Her iki barodan dokuz avukatın dahil olduğu komisyon, 4 Eylül'de saldırıya uğrayan Demir ailesinden altısı çocuk 14 ferdiyle görüşerek çeşitli tespit ve önerilerin yer aldığı bir rapor hazırladı. Eş zamanlı olarak Diyarbakır ve Mardin Barosu'ndan basın açıklaması ile paylaşılan raporda işçilerin Mardin'e varması sonrasında jandarmada verdikleri ifade sürecine kapsamlı şekilde yer verildi.
BBC Türkçe'de yer alan habere göre ''Faillerin; 'devlet biziz, jandarma da bizden yana' gibi söylemleri ceza almayacağını bilme pervasızlığı ve cezasızlık politikaların çok net bir sonucudur'' tespitini yapan barolar, mağdurların Mazıdağ ilçe Jandarma Komutanlığı'na vardığında ifadelerin hem avukatsız hem de tanık olarak alınacağının söylendiği, heyetin itirazı ile 15 kişinin ifadesinin mağdur sıfatıyla alındığı belirttiler.
Raporda, ifade işlemleri sırasında Mazıdağı İlçe Kaymakamı, AKP Mardin milletvekilinin ilçe jandarma binasının bahçesine gelerek aile bireyleriyle avukatlardan ayrı olarak görüşme yaptıkları, bu görüşmeler nedeniyle mağdurların ifadelerine sık sık ara verildiği iddia edildi.
''Mardin Valisi’nin gelişinden hemen önce, en üst düzey rütbeli komutan ile İlçe Jandarma’da görevli üst düzeydeki rütbeli askerlerin baskısı ve zorlaması ile heyetimizin dışarı alınması yönünde fiili müdahaleye varacak düzeye ulaşmıştır. Heyetteki avukatlara kullanılan dil ve üslup hakaret düzeyine varmıştır.
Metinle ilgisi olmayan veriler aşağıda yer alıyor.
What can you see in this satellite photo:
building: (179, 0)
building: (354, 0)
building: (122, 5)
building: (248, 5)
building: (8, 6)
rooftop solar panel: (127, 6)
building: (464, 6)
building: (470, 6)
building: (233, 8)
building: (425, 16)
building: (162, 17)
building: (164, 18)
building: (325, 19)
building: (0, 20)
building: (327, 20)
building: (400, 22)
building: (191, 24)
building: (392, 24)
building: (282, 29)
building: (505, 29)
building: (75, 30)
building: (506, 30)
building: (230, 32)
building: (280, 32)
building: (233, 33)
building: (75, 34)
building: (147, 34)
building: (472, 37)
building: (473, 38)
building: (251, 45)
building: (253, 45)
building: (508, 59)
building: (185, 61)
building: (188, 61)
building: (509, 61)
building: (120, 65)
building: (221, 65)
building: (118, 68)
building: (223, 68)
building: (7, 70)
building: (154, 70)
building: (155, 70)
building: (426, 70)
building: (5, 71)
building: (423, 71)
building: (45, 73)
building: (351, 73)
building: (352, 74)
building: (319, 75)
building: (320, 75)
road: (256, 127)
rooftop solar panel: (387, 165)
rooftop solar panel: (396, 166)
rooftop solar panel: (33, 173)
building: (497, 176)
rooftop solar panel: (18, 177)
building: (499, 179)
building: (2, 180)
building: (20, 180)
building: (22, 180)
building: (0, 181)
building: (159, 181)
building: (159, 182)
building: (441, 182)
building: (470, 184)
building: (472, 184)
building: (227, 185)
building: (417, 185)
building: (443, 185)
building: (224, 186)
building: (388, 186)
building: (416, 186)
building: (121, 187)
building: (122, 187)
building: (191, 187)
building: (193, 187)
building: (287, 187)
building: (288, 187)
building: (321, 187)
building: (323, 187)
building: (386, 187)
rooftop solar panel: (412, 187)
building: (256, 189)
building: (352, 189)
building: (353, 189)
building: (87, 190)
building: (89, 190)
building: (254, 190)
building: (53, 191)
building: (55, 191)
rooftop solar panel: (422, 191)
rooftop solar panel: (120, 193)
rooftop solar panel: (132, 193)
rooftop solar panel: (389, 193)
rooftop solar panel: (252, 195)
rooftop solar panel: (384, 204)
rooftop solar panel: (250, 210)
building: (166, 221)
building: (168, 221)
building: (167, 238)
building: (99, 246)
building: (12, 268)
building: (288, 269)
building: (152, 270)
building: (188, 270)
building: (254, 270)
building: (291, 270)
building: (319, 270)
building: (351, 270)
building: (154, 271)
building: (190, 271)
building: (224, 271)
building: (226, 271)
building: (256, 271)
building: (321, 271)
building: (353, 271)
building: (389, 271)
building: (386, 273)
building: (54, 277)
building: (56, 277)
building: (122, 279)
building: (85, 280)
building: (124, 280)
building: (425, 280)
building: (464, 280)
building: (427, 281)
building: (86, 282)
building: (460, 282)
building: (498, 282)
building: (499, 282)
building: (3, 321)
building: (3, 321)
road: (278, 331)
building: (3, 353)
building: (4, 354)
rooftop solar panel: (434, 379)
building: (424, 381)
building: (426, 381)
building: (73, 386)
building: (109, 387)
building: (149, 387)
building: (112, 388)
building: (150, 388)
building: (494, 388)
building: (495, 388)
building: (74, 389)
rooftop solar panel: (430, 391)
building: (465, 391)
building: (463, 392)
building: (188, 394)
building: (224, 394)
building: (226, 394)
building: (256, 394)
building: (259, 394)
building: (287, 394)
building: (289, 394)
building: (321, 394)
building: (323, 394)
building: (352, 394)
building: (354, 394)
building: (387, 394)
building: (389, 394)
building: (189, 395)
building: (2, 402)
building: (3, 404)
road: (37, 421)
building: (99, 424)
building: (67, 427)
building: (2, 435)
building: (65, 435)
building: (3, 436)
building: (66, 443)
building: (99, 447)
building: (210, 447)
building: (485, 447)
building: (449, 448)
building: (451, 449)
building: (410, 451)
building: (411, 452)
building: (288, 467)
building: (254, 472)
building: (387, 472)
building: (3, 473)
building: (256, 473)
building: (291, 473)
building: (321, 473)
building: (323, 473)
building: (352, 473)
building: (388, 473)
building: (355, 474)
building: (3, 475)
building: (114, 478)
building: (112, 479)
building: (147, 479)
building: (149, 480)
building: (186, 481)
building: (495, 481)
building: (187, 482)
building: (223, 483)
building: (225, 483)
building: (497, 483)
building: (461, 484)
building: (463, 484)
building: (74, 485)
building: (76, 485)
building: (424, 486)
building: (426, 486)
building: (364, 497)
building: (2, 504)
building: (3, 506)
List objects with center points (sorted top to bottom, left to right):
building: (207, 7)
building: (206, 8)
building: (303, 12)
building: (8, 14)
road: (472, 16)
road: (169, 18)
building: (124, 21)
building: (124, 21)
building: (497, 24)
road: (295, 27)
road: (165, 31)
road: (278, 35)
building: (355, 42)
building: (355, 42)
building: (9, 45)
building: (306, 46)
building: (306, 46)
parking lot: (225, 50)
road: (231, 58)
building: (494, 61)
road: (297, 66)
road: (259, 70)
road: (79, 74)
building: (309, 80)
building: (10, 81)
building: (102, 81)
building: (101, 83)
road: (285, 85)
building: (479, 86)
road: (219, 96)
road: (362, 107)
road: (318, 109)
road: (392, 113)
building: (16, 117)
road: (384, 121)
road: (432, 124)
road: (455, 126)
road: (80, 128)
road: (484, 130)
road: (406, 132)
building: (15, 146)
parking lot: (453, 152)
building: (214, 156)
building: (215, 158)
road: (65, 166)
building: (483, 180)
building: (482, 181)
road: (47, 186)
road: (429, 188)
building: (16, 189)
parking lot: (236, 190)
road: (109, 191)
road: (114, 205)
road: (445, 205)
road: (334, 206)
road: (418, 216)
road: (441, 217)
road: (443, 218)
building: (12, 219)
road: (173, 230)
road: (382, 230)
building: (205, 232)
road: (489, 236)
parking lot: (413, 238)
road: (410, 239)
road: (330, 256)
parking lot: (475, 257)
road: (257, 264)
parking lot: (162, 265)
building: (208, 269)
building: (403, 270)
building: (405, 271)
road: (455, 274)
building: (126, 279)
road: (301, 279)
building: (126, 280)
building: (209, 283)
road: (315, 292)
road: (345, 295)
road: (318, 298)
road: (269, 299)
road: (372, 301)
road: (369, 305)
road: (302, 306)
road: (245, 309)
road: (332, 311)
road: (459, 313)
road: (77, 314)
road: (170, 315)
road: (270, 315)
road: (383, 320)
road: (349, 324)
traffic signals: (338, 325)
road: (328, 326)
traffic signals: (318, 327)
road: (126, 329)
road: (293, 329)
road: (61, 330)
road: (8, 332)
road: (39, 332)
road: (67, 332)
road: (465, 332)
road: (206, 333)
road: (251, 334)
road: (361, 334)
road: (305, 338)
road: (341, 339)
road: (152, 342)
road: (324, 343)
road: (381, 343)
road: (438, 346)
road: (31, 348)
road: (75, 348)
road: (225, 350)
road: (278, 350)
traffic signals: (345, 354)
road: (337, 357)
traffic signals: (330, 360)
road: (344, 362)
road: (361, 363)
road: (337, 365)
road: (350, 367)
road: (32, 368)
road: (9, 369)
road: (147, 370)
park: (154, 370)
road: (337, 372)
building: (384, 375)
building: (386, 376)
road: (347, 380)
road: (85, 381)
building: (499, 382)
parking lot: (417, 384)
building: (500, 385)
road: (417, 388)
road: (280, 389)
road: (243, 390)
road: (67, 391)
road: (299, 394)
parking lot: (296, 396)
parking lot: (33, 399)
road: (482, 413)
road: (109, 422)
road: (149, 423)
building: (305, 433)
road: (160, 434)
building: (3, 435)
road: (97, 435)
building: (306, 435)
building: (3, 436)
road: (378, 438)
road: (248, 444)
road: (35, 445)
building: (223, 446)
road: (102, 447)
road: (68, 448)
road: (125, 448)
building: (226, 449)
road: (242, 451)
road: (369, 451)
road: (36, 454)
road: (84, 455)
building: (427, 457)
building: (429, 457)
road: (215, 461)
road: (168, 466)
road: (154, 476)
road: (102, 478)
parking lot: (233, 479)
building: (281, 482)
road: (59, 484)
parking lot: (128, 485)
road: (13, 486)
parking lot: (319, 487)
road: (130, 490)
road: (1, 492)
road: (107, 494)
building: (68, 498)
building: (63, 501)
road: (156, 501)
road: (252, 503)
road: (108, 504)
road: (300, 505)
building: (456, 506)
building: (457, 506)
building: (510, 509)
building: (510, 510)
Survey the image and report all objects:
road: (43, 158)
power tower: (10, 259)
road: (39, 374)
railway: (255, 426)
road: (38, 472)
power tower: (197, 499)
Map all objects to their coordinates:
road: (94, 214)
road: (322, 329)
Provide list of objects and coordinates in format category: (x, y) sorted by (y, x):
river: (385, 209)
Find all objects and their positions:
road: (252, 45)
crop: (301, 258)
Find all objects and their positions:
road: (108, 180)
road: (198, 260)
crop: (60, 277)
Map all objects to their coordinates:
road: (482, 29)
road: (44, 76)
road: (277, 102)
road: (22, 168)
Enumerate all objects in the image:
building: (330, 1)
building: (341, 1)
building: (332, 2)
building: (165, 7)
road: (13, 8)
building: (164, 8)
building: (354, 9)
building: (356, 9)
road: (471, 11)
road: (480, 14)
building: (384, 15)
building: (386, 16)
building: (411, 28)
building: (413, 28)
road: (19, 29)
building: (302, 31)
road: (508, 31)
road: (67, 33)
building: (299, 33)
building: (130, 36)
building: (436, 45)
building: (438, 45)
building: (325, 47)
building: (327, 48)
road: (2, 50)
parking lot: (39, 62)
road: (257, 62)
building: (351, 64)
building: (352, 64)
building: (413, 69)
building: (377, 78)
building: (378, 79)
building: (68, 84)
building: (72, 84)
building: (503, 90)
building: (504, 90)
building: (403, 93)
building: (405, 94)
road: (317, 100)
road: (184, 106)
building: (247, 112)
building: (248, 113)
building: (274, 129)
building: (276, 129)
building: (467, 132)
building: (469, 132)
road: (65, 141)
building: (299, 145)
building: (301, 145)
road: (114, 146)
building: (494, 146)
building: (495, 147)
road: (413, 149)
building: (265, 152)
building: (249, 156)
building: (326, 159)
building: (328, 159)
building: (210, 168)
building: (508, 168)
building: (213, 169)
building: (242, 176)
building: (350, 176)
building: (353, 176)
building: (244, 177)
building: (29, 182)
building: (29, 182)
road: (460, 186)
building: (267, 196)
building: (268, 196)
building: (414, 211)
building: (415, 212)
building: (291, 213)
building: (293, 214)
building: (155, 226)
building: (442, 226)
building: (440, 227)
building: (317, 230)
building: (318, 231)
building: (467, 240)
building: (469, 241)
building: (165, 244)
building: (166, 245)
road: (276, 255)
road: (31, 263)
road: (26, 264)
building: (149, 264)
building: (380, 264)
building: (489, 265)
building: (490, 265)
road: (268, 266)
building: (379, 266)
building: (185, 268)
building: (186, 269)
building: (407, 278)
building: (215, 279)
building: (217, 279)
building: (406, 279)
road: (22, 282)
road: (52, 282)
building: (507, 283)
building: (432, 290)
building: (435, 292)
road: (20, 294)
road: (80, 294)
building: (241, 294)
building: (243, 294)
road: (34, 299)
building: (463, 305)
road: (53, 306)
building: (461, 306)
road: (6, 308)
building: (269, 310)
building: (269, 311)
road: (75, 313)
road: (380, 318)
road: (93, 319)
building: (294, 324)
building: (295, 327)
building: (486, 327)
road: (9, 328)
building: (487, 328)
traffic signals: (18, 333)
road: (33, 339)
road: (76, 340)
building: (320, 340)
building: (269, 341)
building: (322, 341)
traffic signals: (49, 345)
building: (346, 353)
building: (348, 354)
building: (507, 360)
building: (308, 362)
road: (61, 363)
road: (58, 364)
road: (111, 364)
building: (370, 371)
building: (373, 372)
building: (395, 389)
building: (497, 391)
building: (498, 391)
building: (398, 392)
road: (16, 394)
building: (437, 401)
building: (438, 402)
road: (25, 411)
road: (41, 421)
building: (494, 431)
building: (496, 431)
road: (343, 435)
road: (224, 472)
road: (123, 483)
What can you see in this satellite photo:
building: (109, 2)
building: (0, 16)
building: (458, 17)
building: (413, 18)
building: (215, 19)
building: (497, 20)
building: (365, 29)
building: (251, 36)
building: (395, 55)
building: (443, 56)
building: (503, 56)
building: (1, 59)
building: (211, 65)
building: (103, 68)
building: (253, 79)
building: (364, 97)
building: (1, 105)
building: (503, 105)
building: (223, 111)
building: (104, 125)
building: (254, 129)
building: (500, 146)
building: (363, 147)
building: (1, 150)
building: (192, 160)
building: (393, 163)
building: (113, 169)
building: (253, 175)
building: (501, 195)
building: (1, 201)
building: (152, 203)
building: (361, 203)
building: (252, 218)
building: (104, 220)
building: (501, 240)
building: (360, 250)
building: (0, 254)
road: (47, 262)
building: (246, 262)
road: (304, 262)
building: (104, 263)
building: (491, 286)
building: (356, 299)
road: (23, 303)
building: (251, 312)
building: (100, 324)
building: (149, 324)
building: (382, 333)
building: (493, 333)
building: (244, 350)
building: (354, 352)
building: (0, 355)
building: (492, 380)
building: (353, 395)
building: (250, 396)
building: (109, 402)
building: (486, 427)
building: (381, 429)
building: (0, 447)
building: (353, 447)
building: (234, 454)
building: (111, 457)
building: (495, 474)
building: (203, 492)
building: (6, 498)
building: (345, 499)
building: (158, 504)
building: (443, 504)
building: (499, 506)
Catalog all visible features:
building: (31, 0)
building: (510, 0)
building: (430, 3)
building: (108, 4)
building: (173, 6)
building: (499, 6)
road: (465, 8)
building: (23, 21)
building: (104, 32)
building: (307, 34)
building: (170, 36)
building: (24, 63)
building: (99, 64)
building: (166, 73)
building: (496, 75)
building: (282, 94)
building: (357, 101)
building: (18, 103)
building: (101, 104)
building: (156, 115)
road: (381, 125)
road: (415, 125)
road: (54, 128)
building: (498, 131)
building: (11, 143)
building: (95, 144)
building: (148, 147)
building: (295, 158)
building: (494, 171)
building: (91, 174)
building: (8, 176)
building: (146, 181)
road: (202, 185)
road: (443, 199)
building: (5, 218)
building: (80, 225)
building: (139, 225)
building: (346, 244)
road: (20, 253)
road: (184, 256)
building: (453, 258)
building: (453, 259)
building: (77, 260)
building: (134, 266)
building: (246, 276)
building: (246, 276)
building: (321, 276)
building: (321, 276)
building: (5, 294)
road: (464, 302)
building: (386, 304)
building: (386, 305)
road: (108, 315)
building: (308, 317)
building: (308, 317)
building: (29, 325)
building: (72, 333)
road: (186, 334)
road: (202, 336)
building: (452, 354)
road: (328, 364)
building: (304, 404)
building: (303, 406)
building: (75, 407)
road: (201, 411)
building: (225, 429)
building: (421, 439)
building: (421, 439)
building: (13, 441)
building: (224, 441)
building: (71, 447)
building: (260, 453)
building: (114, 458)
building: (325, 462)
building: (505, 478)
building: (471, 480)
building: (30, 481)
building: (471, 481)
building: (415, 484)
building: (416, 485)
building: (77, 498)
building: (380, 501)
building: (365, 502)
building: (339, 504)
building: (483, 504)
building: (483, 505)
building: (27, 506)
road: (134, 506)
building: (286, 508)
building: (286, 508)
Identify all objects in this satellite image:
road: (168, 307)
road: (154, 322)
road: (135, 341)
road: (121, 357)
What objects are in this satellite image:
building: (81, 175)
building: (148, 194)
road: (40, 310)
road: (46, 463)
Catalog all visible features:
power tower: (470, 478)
Zira üst düzey rütbeli komutan tarafından heyetteki avukatlara 'Çıkın lan dışarı,' devamında 'Gidin adam gibi yemeğinizi arkada yiyin' şeklinde hakarette bulunduktan sonra 'Dediğimi yapmazsanız size sert bir şekilde müdahale ederiz' demiştir.''
Mardin Barosu Başkanı avukat İsmail Elik'in nizamiye kapısında bekletildiği, ifadelerin bitiminden sonra heyetin müvekkilleri ile görüşülmesinin engellendiği ve heyetin dışarı çıkarılmasından kısa bir süre sonra mağdurların minibüse bindirilerek Jandarma kontrolünde köye götürüldüğü iddia edildi.
Baro raporunda, Mazıdağı Kaymakamlığı'nın 6 Eylül tarihinde 202-69 karar sayılı kararı ile mağdurların yaşadığı köy olan Yücebağ (Kelekê), Der ve Karasu mezralarına mağdurların Sakarya'dan gelmiş olmalarının karantina koşullarına uygun olmadığı gerekçesi ile 7 gün boyunca köyün karantinaya alınmış olmasının, gerçeklerin kamuoyundan gizlediği yönündeki görüşleri desteklediği görüşü öne sürüldü.
Raporda, mağdur yedi çocuğun okul çağında olduğu halde mevsimlik işçi olarak evlerinden uzak şehirlerde eğitim hayatlarından tamamen koparılarak çalıştırılmasının çocuk hakkı ihlali niteliğinde olduğunu belirtildi.
Ayrıca olay anındaki korku ve şok etkisinin devam ettiği ve çocukların travmatize olduğu, bu travmanın çocukların gelişim dönemlerini ve psiko-sosyal durumunu olumsuz etkileyeceği ifade edildi. Barolar, tespit ve değerlendirme kısmında ise Kürtlerin resmi olarak “yurttaş” statüsünde olmasına rağmen kullanılan nefret dili ve uygulanan militarist politikalar nedeniyle sık sık bu ve benzer saldırılara maruz kaldığını hatırlattı.
Son zamanlarda buna benzer nefret suçu kapsamında olan olayların çok sık yaşandığına dikkati çeken barolar, bu saldırıların temel sebeplerinden birinin Türk Ceza Kanunu’nda nefret suçunun ve ırkçı saiklerle yapılan saldırılarının suç olarak düzenlenmemiş olması faillerin rahat hareket etmesine yol açtığı savundu:
"Ayrıca idari makamların olayın üstünü örtme ve gerçeği çarpıtma yönündeki yaklaşımları ile yargı makamlarının cezasızlık politikasındaki ısrarları bu ve benzeri saldırıları körüklemekte, hatta teşvik etmektedir."